Social/Peer Pressure: If the abuser is popular, it can be hard for a person to tell their friends for fear that no one will believe them or that everyone will take the abuser’s side.

Cultural/Religious Reasons:Traditional gender roles can make it difficult for young women to admit to being sexually active and for young men to admit to being abused. Also, your friend’s culture or religion may influence them to stay rather than end the relationship for fear of bringing shame upon their family.

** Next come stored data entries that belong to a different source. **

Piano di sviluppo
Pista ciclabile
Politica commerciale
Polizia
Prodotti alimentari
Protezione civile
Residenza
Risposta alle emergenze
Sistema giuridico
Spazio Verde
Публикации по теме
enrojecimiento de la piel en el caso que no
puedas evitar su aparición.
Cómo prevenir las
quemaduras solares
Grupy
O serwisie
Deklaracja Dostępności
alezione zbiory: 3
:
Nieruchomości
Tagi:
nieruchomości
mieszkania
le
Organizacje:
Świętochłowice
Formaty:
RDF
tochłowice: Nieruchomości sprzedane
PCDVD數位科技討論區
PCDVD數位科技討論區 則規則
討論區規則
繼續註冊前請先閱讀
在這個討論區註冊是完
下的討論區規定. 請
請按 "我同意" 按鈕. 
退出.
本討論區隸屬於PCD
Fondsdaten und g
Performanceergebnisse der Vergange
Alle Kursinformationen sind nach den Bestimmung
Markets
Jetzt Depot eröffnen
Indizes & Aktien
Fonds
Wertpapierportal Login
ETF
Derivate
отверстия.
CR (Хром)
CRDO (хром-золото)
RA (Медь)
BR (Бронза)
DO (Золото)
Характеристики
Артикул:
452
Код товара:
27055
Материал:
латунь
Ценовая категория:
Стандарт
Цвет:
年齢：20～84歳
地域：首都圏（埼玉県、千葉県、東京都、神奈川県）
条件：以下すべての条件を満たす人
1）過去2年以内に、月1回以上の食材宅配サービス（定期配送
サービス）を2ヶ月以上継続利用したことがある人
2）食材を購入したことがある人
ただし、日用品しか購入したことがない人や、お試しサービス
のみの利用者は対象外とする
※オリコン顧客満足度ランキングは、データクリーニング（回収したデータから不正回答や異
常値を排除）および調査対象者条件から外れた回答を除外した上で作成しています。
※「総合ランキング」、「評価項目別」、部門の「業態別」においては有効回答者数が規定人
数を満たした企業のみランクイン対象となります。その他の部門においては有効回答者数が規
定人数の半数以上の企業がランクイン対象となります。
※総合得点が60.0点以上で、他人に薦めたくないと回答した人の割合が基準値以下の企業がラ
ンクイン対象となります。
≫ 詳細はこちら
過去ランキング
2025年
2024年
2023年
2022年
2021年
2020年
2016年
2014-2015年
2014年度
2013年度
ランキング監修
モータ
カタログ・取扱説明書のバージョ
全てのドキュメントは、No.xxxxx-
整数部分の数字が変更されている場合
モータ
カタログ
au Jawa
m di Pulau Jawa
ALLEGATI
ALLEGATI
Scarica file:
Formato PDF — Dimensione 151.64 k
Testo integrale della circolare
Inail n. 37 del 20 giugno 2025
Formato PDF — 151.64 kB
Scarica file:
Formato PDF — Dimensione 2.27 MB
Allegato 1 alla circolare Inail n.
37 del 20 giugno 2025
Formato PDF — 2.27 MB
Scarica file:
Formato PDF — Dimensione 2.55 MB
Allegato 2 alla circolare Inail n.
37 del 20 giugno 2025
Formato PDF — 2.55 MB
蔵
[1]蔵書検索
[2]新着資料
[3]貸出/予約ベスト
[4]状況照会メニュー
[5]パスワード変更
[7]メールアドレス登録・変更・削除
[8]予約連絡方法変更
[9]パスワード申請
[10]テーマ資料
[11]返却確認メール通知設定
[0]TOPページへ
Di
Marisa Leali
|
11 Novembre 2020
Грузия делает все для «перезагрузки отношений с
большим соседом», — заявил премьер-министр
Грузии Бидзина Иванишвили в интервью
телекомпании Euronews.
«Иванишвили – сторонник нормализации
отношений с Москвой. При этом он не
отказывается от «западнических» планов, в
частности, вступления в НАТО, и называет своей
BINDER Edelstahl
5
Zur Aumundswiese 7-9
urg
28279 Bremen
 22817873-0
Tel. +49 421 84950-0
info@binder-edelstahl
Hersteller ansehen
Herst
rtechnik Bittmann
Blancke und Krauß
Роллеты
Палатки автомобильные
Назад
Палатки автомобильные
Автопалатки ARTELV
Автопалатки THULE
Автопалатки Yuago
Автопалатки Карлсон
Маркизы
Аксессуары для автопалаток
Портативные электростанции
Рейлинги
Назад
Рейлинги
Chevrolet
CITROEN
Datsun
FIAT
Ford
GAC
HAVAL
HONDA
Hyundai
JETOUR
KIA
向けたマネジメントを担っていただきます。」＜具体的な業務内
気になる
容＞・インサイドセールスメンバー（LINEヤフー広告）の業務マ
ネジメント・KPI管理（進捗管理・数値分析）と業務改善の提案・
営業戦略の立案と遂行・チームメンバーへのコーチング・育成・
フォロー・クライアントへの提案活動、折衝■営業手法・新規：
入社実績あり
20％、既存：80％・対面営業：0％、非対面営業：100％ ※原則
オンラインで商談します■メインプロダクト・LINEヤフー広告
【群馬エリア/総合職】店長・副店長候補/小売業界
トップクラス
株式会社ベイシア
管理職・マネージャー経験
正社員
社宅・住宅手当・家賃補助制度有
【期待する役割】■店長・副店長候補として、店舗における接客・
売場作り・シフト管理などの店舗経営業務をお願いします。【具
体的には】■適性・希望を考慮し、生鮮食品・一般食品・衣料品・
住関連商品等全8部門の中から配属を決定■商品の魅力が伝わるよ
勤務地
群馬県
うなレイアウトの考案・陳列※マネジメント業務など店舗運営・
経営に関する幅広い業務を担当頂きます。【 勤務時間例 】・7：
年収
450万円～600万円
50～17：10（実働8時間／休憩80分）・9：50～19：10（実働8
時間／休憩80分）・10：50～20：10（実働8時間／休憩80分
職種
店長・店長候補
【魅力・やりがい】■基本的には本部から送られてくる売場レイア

Pregnancy/Parenting: Your friend may feel pressure to raise their children with both

parents together, even if that means staying in an abusive relationship. Also, the abusive partner may threaten to take or harm the children if your friend leaves.

 

Watching a friend go through an abusive relationship can be very scary and you may feel like you’re not sure how to help them. The decision to leave can only be made by the person experiencing the abuse, but there a lot of things you can do to help your friend stay safe.

 

What Do I Need to Know?

 

If your friend or family member is undergoing the serious and painful effects of dating abuse, they may have a very different point of view than you. They may have heard the abuse was their fault and feel responsible. If they do choose to leave, they may feel sad and lonely when it’s over, even though the relationship was abusive. They may get back together with their ex many times, even though you want them to stay apart. Remember that it may be difficult for your friend to even bring up a conversation about the abuse they’re experiencing.

 

What Can I Do?

 

• Don’t be afraid to reach out to a friend who you think needs help. Tell them you’re concerned for their safety and want to help.

 

• Be supportive and listen patiently. Acknowledge their feelings and be respectful of their decisions.

 

• Help your friend recognize that the abuse is not “normal” and is NOT their fault. Everyone deserves a healthy, nonviolent relationship.

 

• Focus on your friend or family member, not the abusive partner. Even if your loved one stays with their partner, it’s important they still feel comfortable talking to you about it.

 

• Connect your friend to resources in their community that can give them information and guidance. Remember, loveisrespect.org can help.

 

• Help them develop a safety plan.

 

• If they break up with the abusive partner, continue to be supportive after the relationship is over.

 

• Even when you feel like there’s nothing you can do, don’t forget that by being supportive and caring -- you’re already doing a lot.

 

• Don’t contact their abuser or publicly post negative things about them online. It’ll only worsen the situation for your friend.